WHAT THE TASK REQUIRES –
All of the data is to be restated word for word.

(Dataset entries)

· · ·

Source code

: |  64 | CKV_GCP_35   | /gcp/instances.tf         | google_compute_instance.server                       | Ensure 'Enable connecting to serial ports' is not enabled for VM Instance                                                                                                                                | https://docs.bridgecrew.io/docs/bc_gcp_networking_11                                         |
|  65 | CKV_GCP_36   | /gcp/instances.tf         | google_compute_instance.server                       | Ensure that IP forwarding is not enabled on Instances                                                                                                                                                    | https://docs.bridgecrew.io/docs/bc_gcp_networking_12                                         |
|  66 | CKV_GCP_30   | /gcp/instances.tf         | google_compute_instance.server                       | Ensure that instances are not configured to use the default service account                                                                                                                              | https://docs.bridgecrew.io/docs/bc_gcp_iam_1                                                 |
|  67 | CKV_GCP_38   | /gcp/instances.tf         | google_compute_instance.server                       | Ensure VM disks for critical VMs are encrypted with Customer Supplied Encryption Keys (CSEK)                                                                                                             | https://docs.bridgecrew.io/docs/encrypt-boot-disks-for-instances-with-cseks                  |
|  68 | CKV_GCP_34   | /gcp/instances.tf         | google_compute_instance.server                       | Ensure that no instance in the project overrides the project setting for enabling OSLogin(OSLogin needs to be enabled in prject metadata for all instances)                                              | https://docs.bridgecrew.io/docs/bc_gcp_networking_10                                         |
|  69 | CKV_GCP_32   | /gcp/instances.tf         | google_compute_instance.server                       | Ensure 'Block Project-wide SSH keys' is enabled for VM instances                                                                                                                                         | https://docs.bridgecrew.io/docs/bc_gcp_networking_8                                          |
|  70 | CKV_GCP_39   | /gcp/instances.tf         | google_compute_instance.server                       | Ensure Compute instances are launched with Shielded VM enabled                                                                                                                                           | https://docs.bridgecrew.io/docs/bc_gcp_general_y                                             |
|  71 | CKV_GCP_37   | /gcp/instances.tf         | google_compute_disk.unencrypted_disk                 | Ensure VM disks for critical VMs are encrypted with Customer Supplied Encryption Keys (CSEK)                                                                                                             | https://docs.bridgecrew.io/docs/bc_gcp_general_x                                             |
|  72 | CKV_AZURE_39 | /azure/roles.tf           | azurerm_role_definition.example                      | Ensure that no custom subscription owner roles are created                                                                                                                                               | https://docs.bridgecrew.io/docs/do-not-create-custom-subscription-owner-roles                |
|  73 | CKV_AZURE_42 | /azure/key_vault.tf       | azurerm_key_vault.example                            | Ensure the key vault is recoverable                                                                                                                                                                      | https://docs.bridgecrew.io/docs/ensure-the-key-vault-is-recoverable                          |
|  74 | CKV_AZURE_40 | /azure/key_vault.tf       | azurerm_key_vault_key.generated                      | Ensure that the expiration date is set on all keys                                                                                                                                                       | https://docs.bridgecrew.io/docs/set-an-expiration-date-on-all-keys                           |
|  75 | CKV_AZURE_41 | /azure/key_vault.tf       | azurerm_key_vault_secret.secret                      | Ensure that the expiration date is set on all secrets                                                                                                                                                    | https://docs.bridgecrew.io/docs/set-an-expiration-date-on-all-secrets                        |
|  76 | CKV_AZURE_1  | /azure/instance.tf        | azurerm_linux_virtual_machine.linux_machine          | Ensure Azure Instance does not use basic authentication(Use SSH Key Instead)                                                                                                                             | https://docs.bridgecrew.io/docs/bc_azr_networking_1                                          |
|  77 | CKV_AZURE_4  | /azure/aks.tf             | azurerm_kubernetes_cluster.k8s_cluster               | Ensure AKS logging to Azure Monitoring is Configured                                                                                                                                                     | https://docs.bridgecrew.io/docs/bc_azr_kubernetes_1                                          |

· · ·

YOUR RESPONSE –
Source code

: |  64 | CKV_GCP_35   | /gcp/instances.tf         | google_compute_instance.server                       | Ensure 'Enable connecting to serial ports' is not enabled for VM Instance                                                                                                                                | https://docs.bridgecrew.io/docs/bc_gcp_networking_11                                         |
|  65 | CKV_GCP_36   | /gcp/instances.tf         | google_compute_instance.server                       | Ensure that IP forwarding is not enabled on Instances                                                                                                                                                    | https://docs.bridgecrew.io/docs/bc_gcp_networking_12                                         |
|  66 | CKV_GCP_30   | /gcp/instances.tf         | google_compute_instance.server                       | Ensure that instances are not configured to use the default service account                                                                                                                              | https://docs.bridgecrew.io/docs/bc_gcp_iam_1                                                 |
|  67 | CKV_GCP_38   | /gcp/instances.tf         | google_compute_instance.server                       | Ensure VM disks for critical VMs are encrypted with Customer Supplied Encryption Keys (CSEK)                                                                                                             | https://docs.bridgecrew.io/docs/encrypt-boot-disks-for-instances-with-cseks                  |
|  68 | CKV_GCP_34   | /gcp/instances.tf         | google_compute_instance.server                       | Ensure that no instance in the project overrides the project setting for enabling OSLogin(OSLogin needs to be enabled in prject metadata for all instances)                                              | https://docs.bridgecrew.io/docs/bc_gcp_networking_10                                         |
|  69 | CKV_GCP_32   | /gcp/instances.tf         | google_compute_instance.server                       | Ensure 'Block Project-wide SSH keys' is enabled for VM instances                                                                                                                                         | https://docs.bridgecrew.io/docs/bc_gcp_networking_8                                          |
|  70 | CKV_GCP_39   | /gcp/instances.tf         | google_compute_instance.server                       | Ensure Compute instances are launched with Shielded VM enabled                                                                                                                                           | https://docs.bridgecrew.io/docs/bc_gcp_general_y                                             |
|  71 | CKV_GCP_37   | /gcp/instances.tf         | google_compute_disk.unencrypted_disk                 | Ensure VM disks for critical VMs are encrypted with Customer Supplied Encryption Keys (CSEK)                                                                                                             | https://docs.bridgecrew.io/docs/bc_gcp_general_x                                             |
|  72 | CKV_AZURE_39 | /azure/roles.tf           | azurerm_role_definition.example                      | Ensure that no custom subscription owner roles are created                                                                                                                                               | https://docs.bridgecrew.io/docs/do-not-create-custom-subscription-owner-roles                |
|  73 | CKV_AZURE_42 | /azure/key_vault.tf       | azurerm_key_vault.example                            | Ensure the key vault is recoverable                                                                                                                                                                      | https://docs.bridgecrew.io/docs/ensure-the-key-vault-is-recoverable                          |
|  74 | CKV_AZURE_40 | /azure/key_vault.tf       | azurerm_key_vault_key.generated                      | Ensure that the expiration date is set on all keys                                                                                                                                                       | https://docs.bridgecrew.io/docs/set-an-expiration-date-on-all-keys                           |
|  75 | CKV_AZURE_41 | /azure/key_vault.tf       | azurerm_key_vault_secret.secret                      | Ensure that the expiration date is set on all secrets                                                                                                                                                    | https://docs.bridgecrew.io/docs/set-an-expiration-date-on-all-secrets                        |
|  76 | CKV_AZURE_1  | /azure/instance.tf        | azurerm_linux_virtual_machine.linux_machine          | Ensure Azure Instance does not use basic authentication(Use SSH Key Instead)                                                                                                                             | https://docs.bridgecrew.io/docs/bc_azr_networking_1                                          |
|  77 | CKV_AZURE_4  | /azure/aks.tf             | azurerm_kubernetes_cluster.k8s_cluster               | Ensure AKS logging to Azure Monitoring is Configured                                                                                                                                                     | https://docs.bridgecrew.io/docs/bc_azr_kubernetes_1                                          |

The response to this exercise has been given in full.